_Exercise instructions_
An exact copy of every entry is needed, without any of the pictures.

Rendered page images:
○ ○ ○ ○

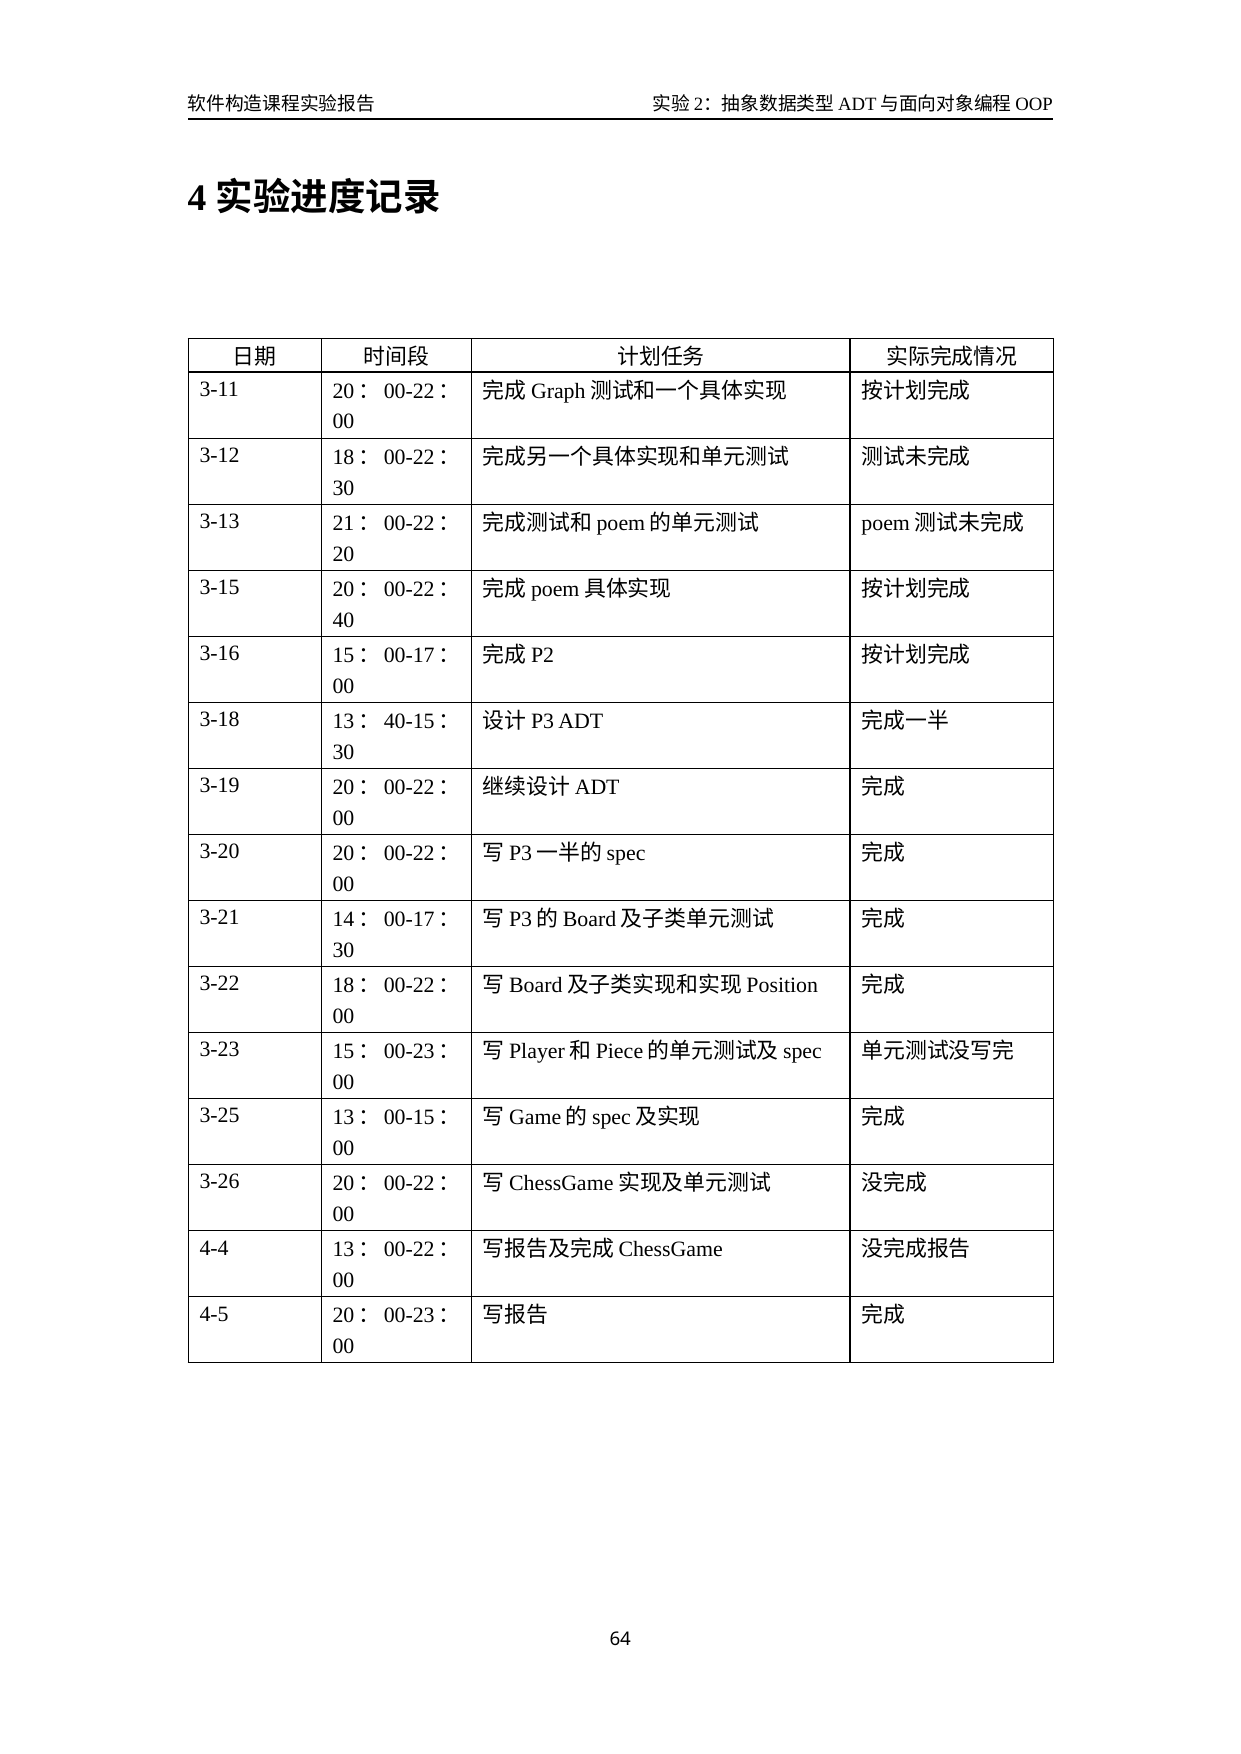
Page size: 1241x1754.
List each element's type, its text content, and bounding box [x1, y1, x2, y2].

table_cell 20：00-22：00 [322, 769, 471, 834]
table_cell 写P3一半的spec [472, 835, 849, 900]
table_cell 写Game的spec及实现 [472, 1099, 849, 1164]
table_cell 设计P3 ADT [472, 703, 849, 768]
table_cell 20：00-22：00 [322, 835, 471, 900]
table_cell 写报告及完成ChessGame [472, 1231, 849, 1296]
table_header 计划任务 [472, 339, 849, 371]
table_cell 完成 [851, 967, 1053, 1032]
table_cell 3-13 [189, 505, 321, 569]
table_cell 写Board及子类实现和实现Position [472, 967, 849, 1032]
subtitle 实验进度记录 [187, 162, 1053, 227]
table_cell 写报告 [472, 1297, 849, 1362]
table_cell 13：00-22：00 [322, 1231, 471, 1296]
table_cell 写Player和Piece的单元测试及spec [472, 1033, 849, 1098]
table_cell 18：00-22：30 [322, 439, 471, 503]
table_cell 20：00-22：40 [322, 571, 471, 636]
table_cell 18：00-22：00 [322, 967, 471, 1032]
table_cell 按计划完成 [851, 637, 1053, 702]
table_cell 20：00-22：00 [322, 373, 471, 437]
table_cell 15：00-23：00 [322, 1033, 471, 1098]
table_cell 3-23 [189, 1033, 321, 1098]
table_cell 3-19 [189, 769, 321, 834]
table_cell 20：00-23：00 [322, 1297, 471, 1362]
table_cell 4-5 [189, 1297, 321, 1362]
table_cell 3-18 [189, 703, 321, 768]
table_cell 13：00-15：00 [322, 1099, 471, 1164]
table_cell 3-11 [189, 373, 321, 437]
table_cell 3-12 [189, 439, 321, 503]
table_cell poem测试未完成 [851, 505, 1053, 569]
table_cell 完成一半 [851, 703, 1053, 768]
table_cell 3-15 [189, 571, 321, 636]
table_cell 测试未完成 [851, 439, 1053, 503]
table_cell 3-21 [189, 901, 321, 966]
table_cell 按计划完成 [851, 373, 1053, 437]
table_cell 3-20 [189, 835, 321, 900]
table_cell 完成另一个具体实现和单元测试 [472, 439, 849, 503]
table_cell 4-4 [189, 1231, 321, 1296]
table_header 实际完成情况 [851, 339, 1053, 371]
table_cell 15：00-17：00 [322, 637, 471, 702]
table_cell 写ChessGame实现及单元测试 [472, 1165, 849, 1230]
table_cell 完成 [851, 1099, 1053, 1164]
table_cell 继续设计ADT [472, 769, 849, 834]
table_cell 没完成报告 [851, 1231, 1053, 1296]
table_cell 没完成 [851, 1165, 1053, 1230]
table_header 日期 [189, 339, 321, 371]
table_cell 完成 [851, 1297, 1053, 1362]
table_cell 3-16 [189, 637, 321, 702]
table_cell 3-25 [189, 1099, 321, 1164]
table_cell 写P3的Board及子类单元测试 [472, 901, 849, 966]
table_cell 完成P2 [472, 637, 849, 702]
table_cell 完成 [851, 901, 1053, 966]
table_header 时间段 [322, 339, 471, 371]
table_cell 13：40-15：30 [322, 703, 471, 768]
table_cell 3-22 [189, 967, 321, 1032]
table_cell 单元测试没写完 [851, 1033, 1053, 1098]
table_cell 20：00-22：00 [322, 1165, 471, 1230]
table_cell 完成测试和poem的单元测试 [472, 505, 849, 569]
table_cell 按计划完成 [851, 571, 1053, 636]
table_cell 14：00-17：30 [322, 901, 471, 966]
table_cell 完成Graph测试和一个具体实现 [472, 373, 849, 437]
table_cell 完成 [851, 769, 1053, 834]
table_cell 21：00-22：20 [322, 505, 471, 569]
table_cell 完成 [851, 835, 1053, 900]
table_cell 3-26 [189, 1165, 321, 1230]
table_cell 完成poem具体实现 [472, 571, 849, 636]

○ ○ ○ ○

_Exercise output_
Page size: 1241x1754.
List each element's type, its text content, and bounding box [x1, y1, x2, y2].

table_cell 20：00-22：00 [322, 769, 471, 834]
table_cell 写P3一半的spec [472, 835, 849, 900]
table_cell 写Game的spec及实现 [472, 1099, 849, 1164]
table_cell 设计P3 ADT [472, 703, 849, 768]
table_cell 20：00-22：00 [322, 835, 471, 900]
table_cell 写报告及完成ChessGame [472, 1231, 849, 1296]
table_header 计划任务 [472, 339, 849, 371]
table_cell 完成 [851, 967, 1053, 1032]
table_cell 3-13 [189, 505, 321, 569]
table_cell 写Board及子类实现和实现Position [472, 967, 849, 1032]
subtitle 实验进度记录 [187, 162, 1053, 227]
table_cell 写报告 [472, 1297, 849, 1362]
table_cell 13：00-22：00 [322, 1231, 471, 1296]
table_cell 写Player和Piece的单元测试及spec [472, 1033, 849, 1098]
table_cell 18：00-22：30 [322, 439, 471, 503]
table_cell 20：00-22：40 [322, 571, 471, 636]
table_cell 18：00-22：00 [322, 967, 471, 1032]
table_cell 按计划完成 [851, 637, 1053, 702]
table_cell 20：00-22：00 [322, 373, 471, 437]
table_cell 15：00-23：00 [322, 1033, 471, 1098]
table_cell 3-23 [189, 1033, 321, 1098]
table_cell 3-19 [189, 769, 321, 834]
table_cell 20：00-23：00 [322, 1297, 471, 1362]
table_cell 4-5 [189, 1297, 321, 1362]
table_cell 3-18 [189, 703, 321, 768]
table_cell 13：00-15：00 [322, 1099, 471, 1164]
table_cell 3-11 [189, 373, 321, 437]
table_cell 3-12 [189, 439, 321, 503]
table_cell poem测试未完成 [851, 505, 1053, 569]
table_cell 完成一半 [851, 703, 1053, 768]
table_cell 3-15 [189, 571, 321, 636]
table_cell 测试未完成 [851, 439, 1053, 503]
table_cell 3-21 [189, 901, 321, 966]
table_cell 按计划完成 [851, 373, 1053, 437]
table_cell 3-20 [189, 835, 321, 900]
table_cell 完成另一个具体实现和单元测试 [472, 439, 849, 503]
table_cell 4-4 [189, 1231, 321, 1296]
table_header 实际完成情况 [851, 339, 1053, 371]
table_cell 15：00-17：00 [322, 637, 471, 702]
table_cell 写ChessGame实现及单元测试 [472, 1165, 849, 1230]
table_cell 完成 [851, 1099, 1053, 1164]
table_cell 继续设计ADT [472, 769, 849, 834]
table_cell 没完成报告 [851, 1231, 1053, 1296]
table_cell 没完成 [851, 1165, 1053, 1230]
table_header 日期 [189, 339, 321, 371]
table_cell 完成 [851, 1297, 1053, 1362]
table_cell 3-16 [189, 637, 321, 702]
table_cell 3-25 [189, 1099, 321, 1164]
table_cell 写P3的Board及子类单元测试 [472, 901, 849, 966]
table_cell 完成P2 [472, 637, 849, 702]
table_cell 完成 [851, 901, 1053, 966]
table_header 时间段 [322, 339, 471, 371]
table_cell 13：40-15：30 [322, 703, 471, 768]
table_cell 3-22 [189, 967, 321, 1032]
table_cell 单元测试没写完 [851, 1033, 1053, 1098]
table_cell 20：00-22：00 [322, 1165, 471, 1230]
table_cell 完成测试和poem的单元测试 [472, 505, 849, 569]
table_cell 按计划完成 [851, 571, 1053, 636]
table_cell 14：00-17：30 [322, 901, 471, 966]
table_cell 完成Graph测试和一个具体实现 [472, 373, 849, 437]
table_cell 完成 [851, 769, 1053, 834]
table_cell 21：00-22：20 [322, 505, 471, 569]
table_cell 完成 [851, 835, 1053, 900]
table_cell 3-26 [189, 1165, 321, 1230]
table_cell 完成poem具体实现 [472, 571, 849, 636]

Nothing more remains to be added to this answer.